
  4. Carried a S&W Model 10 .38 Special for almost 10 years.Used a brown leather inside the pants Bianci Pistol Pocket. Regular maintenance of the gun was all that was required. It held the gun just where I wanted it and with it’s thumb break, it was easy to draw quickly and re-holster without a problem. I also had no problem, summer or winter, with the gun snagging.

  5. In summer (as I do year round) I carry a full size Glock (17, 22 or 31) in an Alien Gear ShapeShift IWB holster (also the ShapeShift system gives me easily changed multiple carry options). I have carried this combination for more than 2 years and it has been comfortable to carry against the skin without any modification to the holster or grip. I carry at the 4:00 o’clock position under a loose t-shirt which gives reasonably good concealment and easy access.

  6. It never ceases to amaze me. All this hype on expensive “well known” brands is amusing.
    I carry all year with a Relentless Tactical suede holster for my LC9s. I can sleep with full carry IWB while on my back gun in (6:00 position). It’s there during my waking hours. Cost about $30.00, full lifetime guarantee, full replacement if ever it wears out and a small business with great products. My gun belt is amazing as well. Summer time a white T shirt does the trick, no printing whatsoever.

    I have tried De Santis..useless, Gunmate..not bad and a few others luckily finding Relentless Tactical before spending heaps in the search for the holy grail. I found it earlier in my gun life.

    Hope this helps someone.


  7. Milt Sparks holsters make some extremely good holsters. All made by hand each one is made by one single individual. I’ve got 3 and love every one. I live in Georgia, I vary between a glock 19, gov length1911 and commander length 1911. They are comfy and conceal even with hot weather clothing.
════
◆ Work task 1 ◆
Answer these from the holster comments:
(a) For how long did one commenter carry the S&W Model 10 .38 Special?
(b) About how much did the Relentless Tactical suede holster cost?
(c) In which state does the commenter who owns three Milt Sparks holsters live?
◆ Work task 2 ◆
Quote everything in the holster comments from "I carry all" down to "my gun life.".
◆ Work task 3 ◆
In the holster comments, why does the Glock owner carry at the 4:00 position under a loose t-shirt? Answer in one or two sentences.

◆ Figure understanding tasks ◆
════
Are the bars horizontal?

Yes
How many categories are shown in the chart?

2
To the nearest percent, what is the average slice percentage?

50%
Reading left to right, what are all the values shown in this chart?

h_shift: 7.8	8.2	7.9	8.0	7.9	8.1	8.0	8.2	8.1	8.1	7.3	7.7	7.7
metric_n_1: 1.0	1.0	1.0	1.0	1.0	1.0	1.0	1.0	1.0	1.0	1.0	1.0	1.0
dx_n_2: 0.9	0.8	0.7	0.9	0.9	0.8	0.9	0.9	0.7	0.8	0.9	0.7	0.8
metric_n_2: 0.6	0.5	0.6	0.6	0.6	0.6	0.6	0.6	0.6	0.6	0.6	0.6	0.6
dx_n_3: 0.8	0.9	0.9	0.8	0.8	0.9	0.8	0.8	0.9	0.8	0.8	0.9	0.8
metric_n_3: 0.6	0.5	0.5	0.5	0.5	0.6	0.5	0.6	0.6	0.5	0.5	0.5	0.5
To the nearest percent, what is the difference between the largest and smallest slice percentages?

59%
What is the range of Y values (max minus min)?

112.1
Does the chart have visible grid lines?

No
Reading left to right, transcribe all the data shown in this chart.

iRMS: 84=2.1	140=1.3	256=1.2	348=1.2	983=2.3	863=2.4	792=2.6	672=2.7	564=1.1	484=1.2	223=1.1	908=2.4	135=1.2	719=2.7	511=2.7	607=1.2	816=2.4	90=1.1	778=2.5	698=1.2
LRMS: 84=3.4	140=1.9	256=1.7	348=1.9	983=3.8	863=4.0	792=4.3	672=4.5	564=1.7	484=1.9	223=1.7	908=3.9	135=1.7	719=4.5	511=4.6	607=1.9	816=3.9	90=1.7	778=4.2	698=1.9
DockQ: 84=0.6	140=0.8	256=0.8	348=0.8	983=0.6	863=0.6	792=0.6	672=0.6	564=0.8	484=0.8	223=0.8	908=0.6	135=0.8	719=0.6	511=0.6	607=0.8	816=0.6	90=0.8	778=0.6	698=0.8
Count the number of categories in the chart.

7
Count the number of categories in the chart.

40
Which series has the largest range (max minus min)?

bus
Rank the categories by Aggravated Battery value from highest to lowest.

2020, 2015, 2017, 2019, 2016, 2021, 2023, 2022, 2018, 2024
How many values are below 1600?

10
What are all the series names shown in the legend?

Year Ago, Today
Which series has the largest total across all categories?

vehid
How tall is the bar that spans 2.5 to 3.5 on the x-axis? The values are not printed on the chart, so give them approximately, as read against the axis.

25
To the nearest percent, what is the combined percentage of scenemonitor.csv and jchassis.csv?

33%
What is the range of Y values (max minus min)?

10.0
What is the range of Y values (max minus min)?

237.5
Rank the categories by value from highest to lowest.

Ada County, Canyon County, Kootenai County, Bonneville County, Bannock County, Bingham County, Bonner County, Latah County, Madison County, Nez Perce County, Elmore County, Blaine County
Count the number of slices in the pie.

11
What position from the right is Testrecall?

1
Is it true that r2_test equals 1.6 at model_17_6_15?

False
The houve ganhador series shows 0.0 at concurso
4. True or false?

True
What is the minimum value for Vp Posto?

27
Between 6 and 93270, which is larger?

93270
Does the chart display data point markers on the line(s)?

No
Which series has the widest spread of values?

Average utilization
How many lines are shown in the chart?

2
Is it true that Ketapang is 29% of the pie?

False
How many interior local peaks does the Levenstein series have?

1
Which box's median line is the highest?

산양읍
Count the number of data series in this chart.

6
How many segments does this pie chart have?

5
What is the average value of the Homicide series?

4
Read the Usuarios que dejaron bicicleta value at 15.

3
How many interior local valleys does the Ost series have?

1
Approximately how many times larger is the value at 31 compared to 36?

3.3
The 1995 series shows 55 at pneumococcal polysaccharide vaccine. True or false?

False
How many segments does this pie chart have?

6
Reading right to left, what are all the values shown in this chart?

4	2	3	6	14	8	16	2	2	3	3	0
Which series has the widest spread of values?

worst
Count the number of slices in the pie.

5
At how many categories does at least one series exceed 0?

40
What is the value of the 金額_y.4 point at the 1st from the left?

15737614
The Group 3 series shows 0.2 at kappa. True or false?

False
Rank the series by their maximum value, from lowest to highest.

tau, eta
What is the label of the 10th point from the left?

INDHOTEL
════
◆ Response box 1 ◆
(a) Almost 10 years.
(b) About $30.00.
(c) Georgia.

◆ Response box 2 ◆
I carry all year with a Relentless Tactical suede holster for my LC9s. I can sleep with full carry IWB while on my back gun in (6:00 position). It’s there during my waking hours. Cost about $30.00, full lifetime guarantee, full replacement if ever it wears out and a small business with great products. My gun belt is amazing as well. Summer time a white T shirt does the trick, no printing whatsoever.

    I have tried De Santis..useless, Gunmate..not bad and a few others luckily finding Relentless Tactical before spending heaps in the search for the holy grail. I found it earlier in my gun life.

◆ Response box 3 ◆
That commenter says a loose t-shirt over the 4:00 position gives reasonably good concealment and easy access.